* TEXT SHOWN *
┄┄┄┄┄┄┄┄┄┄┄┄┄┄┄┄┄┄┄┄

Regarding the data from the inertial sensors, the magnetometer data from IMU sensors may be sensitive to an alteration in magnetic fields. Because of this, the testing location was set up in accordance with the guidelines from previous studies80 and remained consistent for every participant. Due to magnetic field interference, one participant had to be excluded from the study.

This dataset is limited by data collected only from healthy young individuals. Likewise, fatigue could be examined across various age categories. For example, Yoon et al.81 reported that for a low-force task, EMG activity during fatigue contraction was higher in older people81. In another study, variations related to age were found to influence postural kinematics and joint kinetics during repetitive lifting82. Further data should be collected in future works for monitoring shoulder joint fatigue in upper extremity athletes, industrial employees, and physical therapy patients with shoulder discomfort.

Lastly, the present work focuses on physical fatigue measurements during dynamic shoulder rotation movements using low-cost movement and EMG sensors. However, as shown in the literature, this is only one approach to the problem of fatigue estimation and several other technologies and contexts may have been taken into consideration. For instance, Yu et al.83 focused on construction workers using biomechanical analysis carried out on 3D model data gathered from computer vision systems83, Papoutsakis et al.84 looked instead at passive cameras sensors in a real manufacturing workplace84, while other studies investigated the impact of cardiorespiratory and thermoregulatory measurements in firefighters or healthy subjects85,86. Finally, even wearable pressure insoles are promising tools to this purpose in laboratory settings87. Hence, future research should be focusing towards the publication of data repositories of physical and cognitive fatigue also taking into consideration a broader range of technologies and real-world applications.

Usage Notes

Prior studies have demonstrated the effectiveness of IMUs, EMG, and PPG wearable devices in accurately assessing fatigue, with features extracted to train machine learning models24,25,49,88,89. This study provides information on the onset of fatigue during complex shoulder movements with different loads. It provides comprehensive anthropometric measurements, allowing the parametrisation of biomechanical models based on individual differences. This approach can be applied to workers under various workloads at work so to design AI-based or biomechanical-based models (or a combination) able to recognize the onset of fatigue. Workers can be alerted to high fatigue levels and encouraged to take proper breaks using real-time wearable sensor inputs (e.g., sound alert on phone or wristwatch). Besides that, exceeding a certain threshold in exercise intensity can pose risks to the human body. As a result, ensuring athletes’ safety and improving their competitive performance necessitates precise regulation and fine-tuning of the exercise load. Deep learning techniques can be used to forecast the state of exercise fatigue in the human body by means of data from wearable sensors90. Physical activity is also essential in improving individuals’ health in various rehabilitation settings, and careful regulation of exercise intensity is important91. These intensity levels can be monitored using a set of wearables proposed in this work, allowing exercise intensity to be precisely modulated during treatment sessions22. Finally, suitable AI-based approach can provide real-time and personalized fatigue management during the rehabilitation process92.

To facilitate the widespread use of the dataset for fatigue detection algorithms, the raw data is provided in easy-to-access.csv format.

┄┄┄┄┄┄┄┄┄┄┄┄┄┄┄┄┄┄┄┄

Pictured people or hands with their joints
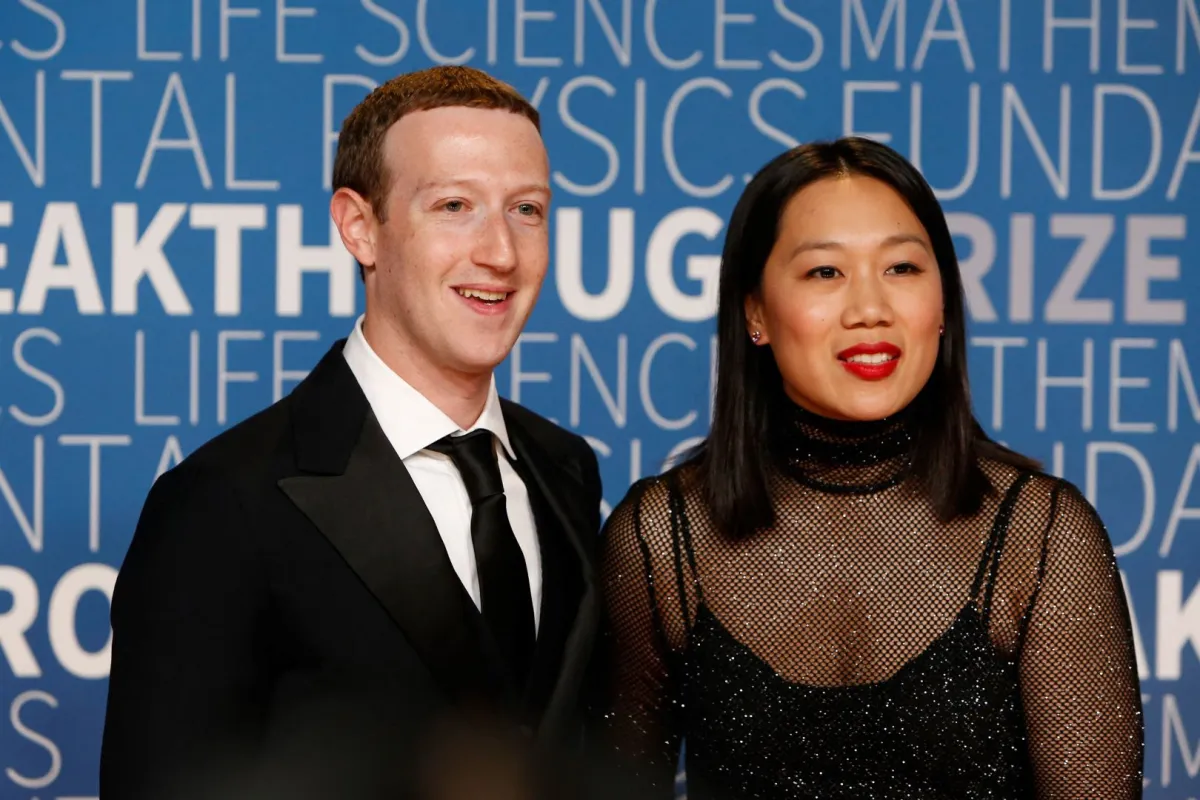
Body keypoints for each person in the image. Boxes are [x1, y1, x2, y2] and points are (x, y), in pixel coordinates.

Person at [100, 66, 602, 800]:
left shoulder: (564, 469)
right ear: (359, 227)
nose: (500, 252)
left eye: (526, 209)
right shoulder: (222, 503)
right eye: (454, 206)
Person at [589, 137, 1144, 799]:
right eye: (825, 272)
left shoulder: (1041, 534)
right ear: (755, 311)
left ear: (944, 302)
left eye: (902, 268)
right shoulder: (661, 537)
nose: (870, 310)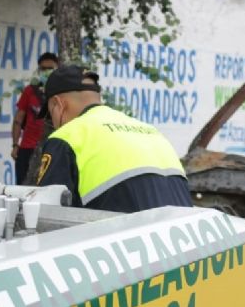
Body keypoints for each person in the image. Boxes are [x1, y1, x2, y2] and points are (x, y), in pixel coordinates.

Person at [35, 65, 192, 213]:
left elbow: (47, 213)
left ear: (58, 104)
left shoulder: (67, 136)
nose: (53, 124)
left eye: (50, 115)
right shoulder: (151, 131)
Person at [12, 52, 59, 184]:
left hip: (51, 149)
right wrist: (15, 145)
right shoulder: (29, 91)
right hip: (27, 149)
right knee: (22, 187)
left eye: (50, 69)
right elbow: (18, 120)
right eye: (43, 69)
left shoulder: (60, 92)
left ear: (57, 68)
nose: (46, 72)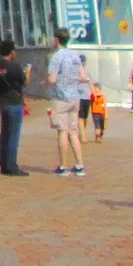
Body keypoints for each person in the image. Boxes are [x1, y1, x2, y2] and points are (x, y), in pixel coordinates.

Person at [46, 28, 89, 177]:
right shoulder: (76, 57)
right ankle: (79, 165)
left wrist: (53, 81)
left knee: (62, 132)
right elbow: (83, 76)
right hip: (74, 97)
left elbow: (52, 79)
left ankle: (63, 167)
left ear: (57, 40)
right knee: (73, 132)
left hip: (61, 97)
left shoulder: (56, 57)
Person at [0, 39, 30, 175]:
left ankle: (3, 164)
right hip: (14, 102)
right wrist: (28, 72)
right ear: (11, 52)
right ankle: (11, 165)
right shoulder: (15, 66)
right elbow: (24, 82)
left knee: (5, 133)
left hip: (3, 101)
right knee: (13, 135)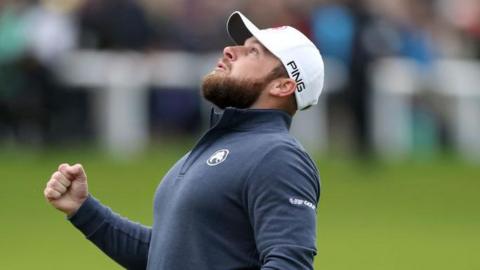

┄┄┄┄┄┄┄┄┄┄┄┄┄┄┄┄┄┄┄┄

* WHAT YOU NEED TO DO *
a – Answer these from the shoulder fatigue text:
(i) Why did one participant have to be excluded from the study?
(ii) What did Papoutsakis et al. look at?
(iii) In what format is the raw data provided?
b – Please write out the shoulder fatigue text word for word, from "Regarding the data" up to and including "from the study.".
Work only from the shoulder fatigue text and ignore the records.

* ACTIVITY ANSWERS *
a –
(i) Because of magnetic field interference.
(ii) Passive camera sensors in a real manufacturing workplace.
(iii) In .csv format.

b –
Regarding the data from the inertial sensors, the magnetometer data from IMU sensors may be sensitive to an alteration in magnetic fields. Because of this, the testing location was set up in accordance with the guidelines from previous studies80 and remained consistent for every participant. Due to magnetic field interference, one participant had to be excluded from the study.